§ Problem details
Repeat the records below verbatim, and do not copy their pictures.

*****

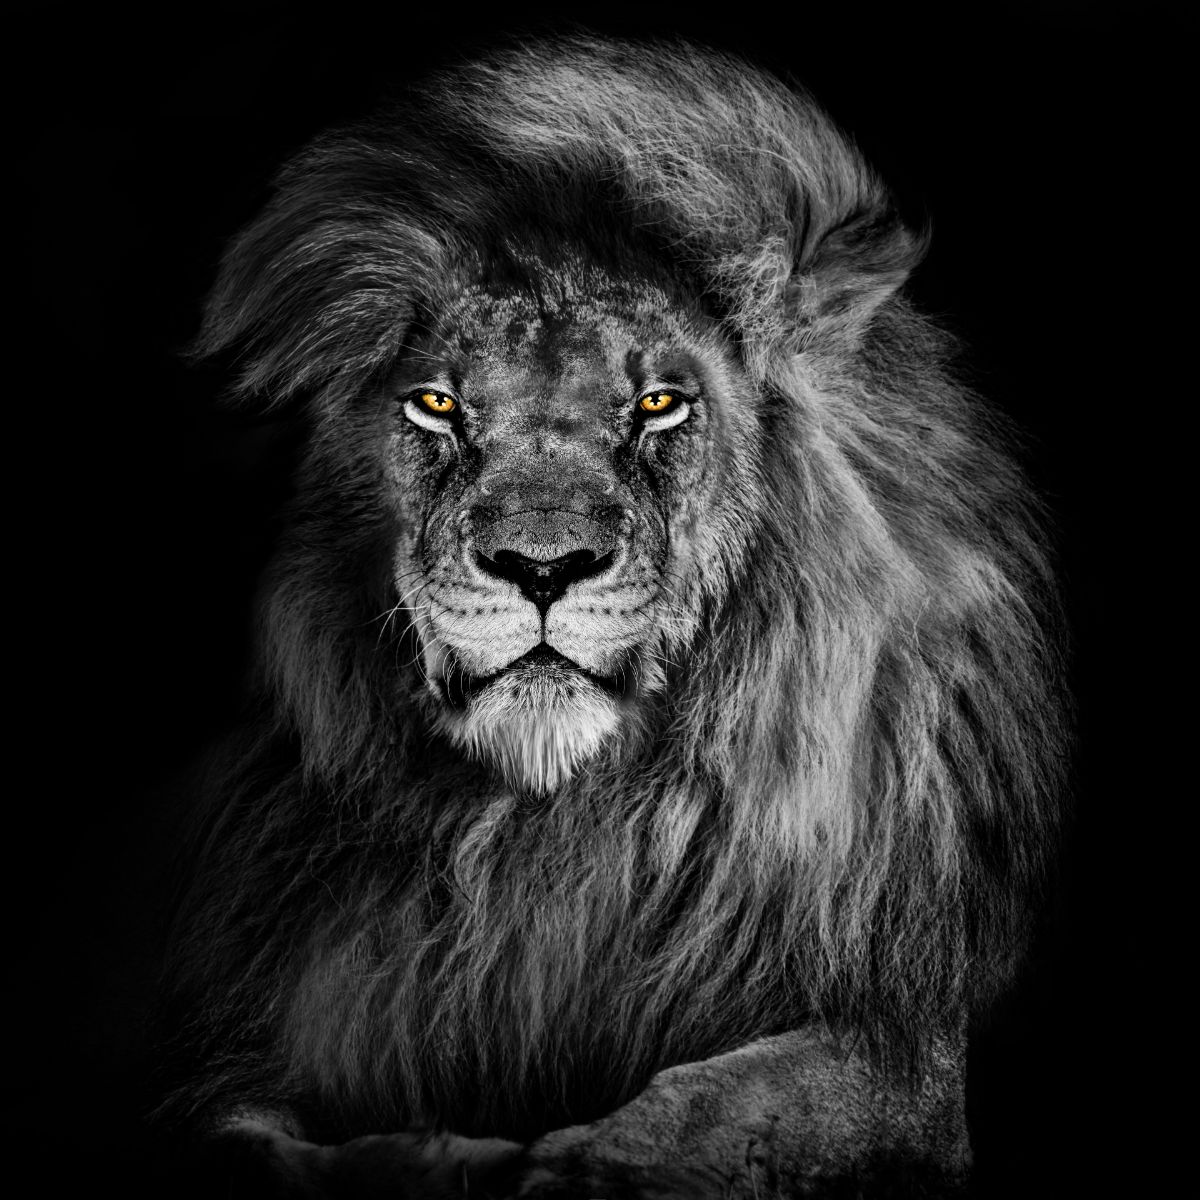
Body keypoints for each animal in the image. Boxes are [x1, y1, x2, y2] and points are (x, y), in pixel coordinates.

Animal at [155, 36, 1069, 1198]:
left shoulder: (903, 1043)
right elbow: (245, 1138)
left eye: (659, 403)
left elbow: (725, 1106)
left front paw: (576, 1166)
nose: (541, 567)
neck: (555, 825)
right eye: (437, 404)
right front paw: (434, 1160)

*****

§ Reply
Body keypoints for each animal in the image. Boxes are [x1, y1, x2, y2] and points are (x, y), in pixel coordinates.

Animal at [155, 36, 1069, 1198]:
left shoulder: (903, 1043)
right elbow: (245, 1138)
left eye: (659, 403)
left elbow: (725, 1106)
left front paw: (576, 1166)
nose: (541, 567)
neck: (555, 825)
right eye: (437, 404)
right front paw: (434, 1160)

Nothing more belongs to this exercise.